═════ Source material ═════
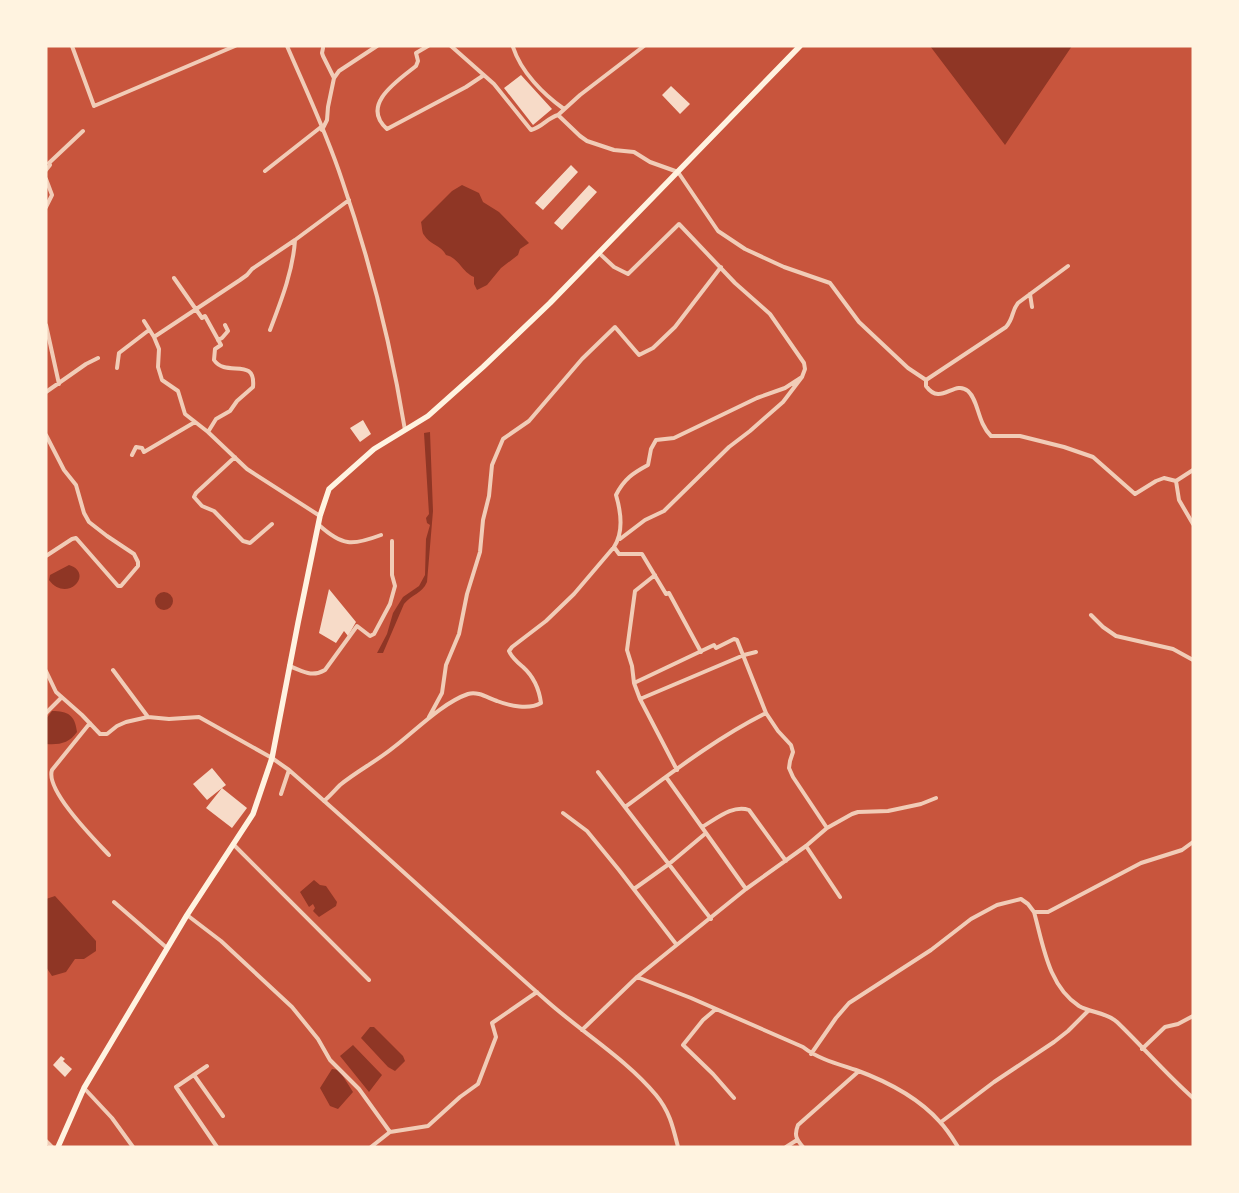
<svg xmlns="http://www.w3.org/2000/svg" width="1239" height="1193" viewBox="0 0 1239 1193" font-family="Quicksand,sans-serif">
<rect width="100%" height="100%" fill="#c8553d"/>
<path fill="#8f3625" d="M930,46H1072L1005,145Z
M462,185L479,193L483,202L499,212L529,243L520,249L518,255L501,268L487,285L477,290L474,284V277C462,272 459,258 446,255C442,246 429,244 424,235C422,233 422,226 421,222L452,191Z
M430,432L433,511L427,582C422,594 412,594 404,604L383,653H377L387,634L393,613L403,597L419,586L425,575L426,539L430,525L427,523L426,518L429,514L424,433Z
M69,565C95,573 67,604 49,580L50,575Z
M155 601a9 9 0 1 1 18 0a9 9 0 1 1-18 0Z
M52,711C68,711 75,715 77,732C69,743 60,745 46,744V719Z
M314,880L320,885L326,886L337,902L336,906L319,917L313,911L315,908L313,904L309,907L300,892Z
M55,896L96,941V951L84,959H75L66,972L52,976L46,967V899Z
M370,1027H374L403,1056L405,1061L395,1071L388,1067L361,1038Z
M353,1045L382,1075L369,1092L340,1056Z
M332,1069L339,1070L353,1092L338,1109L330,1106L320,1088Z"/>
<path fill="#f7dbc8" d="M521,75L552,109L533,125L504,88Z
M671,86L690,104L680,114L662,95Z
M571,165L578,172L543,210L535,203Z
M589,185L597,192L562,230L554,223Z
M363,420L371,434L360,442L350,428Z
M329,589L356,622L348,636L344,631L336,643L319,633Z
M212,768L226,785L222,788L247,808L232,828L206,808L222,788L207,800L193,784Z
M61,1056L65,1059L63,1061L72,1069L65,1077L53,1065Z"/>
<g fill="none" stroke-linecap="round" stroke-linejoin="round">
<path stroke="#f1ccb7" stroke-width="4" d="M72,46L94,106L235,46
M287,46C306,90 327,134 342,180C370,261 391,345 405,430
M428,46L416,53L418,61L416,66C397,81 360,105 387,129L466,87L484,75
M451,46L494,84L531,130C543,127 547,118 558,115L580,136L587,141L614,150L634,152L650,162L678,172L718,231L745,249L784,267L830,283L859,322L908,368L926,380V386C941,407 954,379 968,391C979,401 977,422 991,436H1020L1064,447L1093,457L1135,494L1156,481L1164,478L1176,481L1193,470
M513,47C521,72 543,94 564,109
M323,48L322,53L323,56L334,78
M558,115L580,95L644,46
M322,130L327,120L328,107L334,78L339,71L377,46
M46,170L50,165L49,163L83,131
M265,171L321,127
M46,179L52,195L46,207
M599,253L614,267L628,274L679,224L735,283L770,314L804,363L805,369L802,377L783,402L750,431L729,447L664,511L645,520L620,539
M174,278L202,318L205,316L221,345L215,349L214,360C226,378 256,356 253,387L237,401L230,411L216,419L208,432
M1030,294L1032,307
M144,321L154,337L159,349L158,367L162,380L178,391L185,414L208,432L247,469L320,516
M46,325L59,384
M270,330C281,301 293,271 295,240L349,200
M154,337L240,280L247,275L252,269L295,240
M218,340L222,338L228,331L225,325
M117,368L119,353L149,330
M926,380L1006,327C1014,318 1011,312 1018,303L1068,266
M46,392L86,364L98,358
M46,435L64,470L76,485L84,513L89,522L107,536L134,554L138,562V566L121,586H118L76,538L72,539L46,556
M132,455L136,447L142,448L144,452L195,422
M235,457L196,493L194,497L202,506L214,511L243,541L250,543L272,524
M1176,481L1179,500L1193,524
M319,525C342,546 352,546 381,535
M614,547L619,554H642L666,594L669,593L701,652
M655,575L635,591L627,650L632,666L634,683L640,699L677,770
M1091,615L1103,627L1116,636L1173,649L1193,660
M289,666C303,671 311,678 325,670L357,626L370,636L374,634L390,604L395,586L392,575V541
M113,670L148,717
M46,671L56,692L82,715L100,734H107L117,726L126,722L148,717L169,719L199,717L272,758L289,770C376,846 461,925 548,1002C583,1033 626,1059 656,1095C670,1112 673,1127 678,1147
M634,683L714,645L716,648L734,639L737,640L766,713L778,731L791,745L793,752L790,761L789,768L793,777L827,828
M640,699L744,655L756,652
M46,713L61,698
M429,717L442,693L446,665L459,634L467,594L480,552L483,520L489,496L492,465L503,439L529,421L582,359L615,327L639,355L653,348L675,327L721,267
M90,723L52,770C45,790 95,840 109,855
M598,772L711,919
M666,777L746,889
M281,794L289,770
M324,801C330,796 335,790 340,785C357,771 377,761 394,747C415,731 442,703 468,694C478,691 488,698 497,701C510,706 529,710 541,703C539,688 533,676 523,667C517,662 512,658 509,651L512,647L546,621L574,594L614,547C624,532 621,512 616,495C624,479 633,473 648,465L651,449L656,440L674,438L757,398L785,388L802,377
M625,807C670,774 716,738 766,713
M563,813L587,831L619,870L676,944
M702,827C716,819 733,804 749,810L786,861
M233,844L369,980
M806,846L840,897
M634,889L669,864L706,833
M114,902L167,948
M1034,912H1048L1141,863L1182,850L1193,842
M187,915L221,941L292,1007L318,1039L330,1060L359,1089L390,1132L371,1147
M637,977L691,998L803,1047C818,1059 838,1064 856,1070C886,1081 918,1097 940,1122C947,1129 953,1139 958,1147
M716,1009L703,1020L683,1045L713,1074L734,1098
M582,1030L637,977L746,889L806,846L827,828L852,814L858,812L888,811L921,804L936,798
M1142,1049L1165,1027L1178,1024L1193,1016
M811,1054L836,1018L849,1003L931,950L971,919L997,905L1021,899L1028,904L1034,912C1043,944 1048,986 1079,1006C1091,1013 1106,1012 1117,1022C1143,1047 1166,1074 1193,1098
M207,1066L176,1087L217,1147
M194,1075L223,1116
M84,1088L112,1118L133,1147
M941,1122L994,1082L1054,1042L1068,1031L1088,1011
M390,1132L428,1126L460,1097L478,1084L496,1037L492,1023L537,992
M46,1141L52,1147
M786,1147L797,1140
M803,1147C796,1139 794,1135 798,1125L859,1071"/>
<path stroke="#fff3e0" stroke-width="5.5" d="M58,1147L84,1088L187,915L253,814L272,758L298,623L320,516L329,489L374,449L428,416L483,367L550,303L800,46"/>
</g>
<rect width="1239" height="1193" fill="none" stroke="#fff3e0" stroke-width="95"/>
</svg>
═════
▶ _Task instructions_
All the records need to be repeated exactly, with the images dropped.

▶ _Response to the exercise_
<svg xmlns="http://www.w3.org/2000/svg" width="1239" height="1193" viewBox="0 0 1239 1193" font-family="Quicksand,sans-serif">
<rect width="100%" height="100%" fill="#c8553d"/>
<path fill="#8f3625" d="M930,46H1072L1005,145Z
M462,185L479,193L483,202L499,212L529,243L520,249L518,255L501,268L487,285L477,290L474,284V277C462,272 459,258 446,255C442,246 429,244 424,235C422,233 422,226 421,222L452,191Z
M430,432L433,511L427,582C422,594 412,594 404,604L383,653H377L387,634L393,613L403,597L419,586L425,575L426,539L430,525L427,523L426,518L429,514L424,433Z
M69,565C95,573 67,604 49,580L50,575Z
M155 601a9 9 0 1 1 18 0a9 9 0 1 1-18 0Z
M52,711C68,711 75,715 77,732C69,743 60,745 46,744V719Z
M314,880L320,885L326,886L337,902L336,906L319,917L313,911L315,908L313,904L309,907L300,892Z
M55,896L96,941V951L84,959H75L66,972L52,976L46,967V899Z
M370,1027H374L403,1056L405,1061L395,1071L388,1067L361,1038Z
M353,1045L382,1075L369,1092L340,1056Z
M332,1069L339,1070L353,1092L338,1109L330,1106L320,1088Z"/>
<path fill="#f7dbc8" d="M521,75L552,109L533,125L504,88Z
M671,86L690,104L680,114L662,95Z
M571,165L578,172L543,210L535,203Z
M589,185L597,192L562,230L554,223Z
M363,420L371,434L360,442L350,428Z
M329,589L356,622L348,636L344,631L336,643L319,633Z
M212,768L226,785L222,788L247,808L232,828L206,808L222,788L207,800L193,784Z
M61,1056L65,1059L63,1061L72,1069L65,1077L53,1065Z"/>
<g fill="none" stroke-linecap="round" stroke-linejoin="round">
<path stroke="#f1ccb7" stroke-width="4" d="M72,46L94,106L235,46
M287,46C306,90 327,134 342,180C370,261 391,345 405,430
M428,46L416,53L418,61L416,66C397,81 360,105 387,129L466,87L484,75
M451,46L494,84L531,130C543,127 547,118 558,115L580,136L587,141L614,150L634,152L650,162L678,172L718,231L745,249L784,267L830,283L859,322L908,368L926,380V386C941,407 954,379 968,391C979,401 977,422 991,436H1020L1064,447L1093,457L1135,494L1156,481L1164,478L1176,481L1193,470
M513,47C521,72 543,94 564,109
M323,48L322,53L323,56L334,78
M558,115L580,95L644,46
M322,130L327,120L328,107L334,78L339,71L377,46
M46,170L50,165L49,163L83,131
M265,171L321,127
M46,179L52,195L46,207
M599,253L614,267L628,274L679,224L735,283L770,314L804,363L805,369L802,377L783,402L750,431L729,447L664,511L645,520L620,539
M174,278L202,318L205,316L221,345L215,349L214,360C226,378 256,356 253,387L237,401L230,411L216,419L208,432
M1030,294L1032,307
M144,321L154,337L159,349L158,367L162,380L178,391L185,414L208,432L247,469L320,516
M46,325L59,384
M270,330C281,301 293,271 295,240L349,200
M154,337L240,280L247,275L252,269L295,240
M218,340L222,338L228,331L225,325
M117,368L119,353L149,330
M926,380L1006,327C1014,318 1011,312 1018,303L1068,266
M46,392L86,364L98,358
M46,435L64,470L76,485L84,513L89,522L107,536L134,554L138,562V566L121,586H118L76,538L72,539L46,556
M132,455L136,447L142,448L144,452L195,422
M235,457L196,493L194,497L202,506L214,511L243,541L250,543L272,524
M1176,481L1179,500L1193,524
M319,525C342,546 352,546 381,535
M614,547L619,554H642L666,594L669,593L701,652
M655,575L635,591L627,650L632,666L634,683L640,699L677,770
M1091,615L1103,627L1116,636L1173,649L1193,660
M289,666C303,671 311,678 325,670L357,626L370,636L374,634L390,604L395,586L392,575V541
M113,670L148,717
M46,671L56,692L82,715L100,734H107L117,726L126,722L148,717L169,719L199,717L272,758L289,770C376,846 461,925 548,1002C583,1033 626,1059 656,1095C670,1112 673,1127 678,1147
M634,683L714,645L716,648L734,639L737,640L766,713L778,731L791,745L793,752L790,761L789,768L793,777L827,828
M640,699L744,655L756,652
M46,713L61,698
M429,717L442,693L446,665L459,634L467,594L480,552L483,520L489,496L492,465L503,439L529,421L582,359L615,327L639,355L653,348L675,327L721,267
M90,723L52,770C45,790 95,840 109,855
M598,772L711,919
M666,777L746,889
M281,794L289,770
M324,801C330,796 335,790 340,785C357,771 377,761 394,747C415,731 442,703 468,694C478,691 488,698 497,701C510,706 529,710 541,703C539,688 533,676 523,667C517,662 512,658 509,651L512,647L546,621L574,594L614,547C624,532 621,512 616,495C624,479 633,473 648,465L651,449L656,440L674,438L757,398L785,388L802,377
M625,807C670,774 716,738 766,713
M563,813L587,831L619,870L676,944
M702,827C716,819 733,804 749,810L786,861
M233,844L369,980
M806,846L840,897
M634,889L669,864L706,833
M114,902L167,948
M1034,912H1048L1141,863L1182,850L1193,842
M187,915L221,941L292,1007L318,1039L330,1060L359,1089L390,1132L371,1147
M637,977L691,998L803,1047C818,1059 838,1064 856,1070C886,1081 918,1097 940,1122C947,1129 953,1139 958,1147
M716,1009L703,1020L683,1045L713,1074L734,1098
M582,1030L637,977L746,889L806,846L827,828L852,814L858,812L888,811L921,804L936,798
M1142,1049L1165,1027L1178,1024L1193,1016
M811,1054L836,1018L849,1003L931,950L971,919L997,905L1021,899L1028,904L1034,912C1043,944 1048,986 1079,1006C1091,1013 1106,1012 1117,1022C1143,1047 1166,1074 1193,1098
M207,1066L176,1087L217,1147
M194,1075L223,1116
M84,1088L112,1118L133,1147
M941,1122L994,1082L1054,1042L1068,1031L1088,1011
M390,1132L428,1126L460,1097L478,1084L496,1037L492,1023L537,992
M46,1141L52,1147
M786,1147L797,1140
M803,1147C796,1139 794,1135 798,1125L859,1071"/>
<path stroke="#fff3e0" stroke-width="5.5" d="M58,1147L84,1088L187,915L253,814L272,758L298,623L320,516L329,489L374,449L428,416L483,367L550,303L800,46"/>
</g>
<rect width="1239" height="1193" fill="none" stroke="#fff3e0" stroke-width="95"/>
</svg>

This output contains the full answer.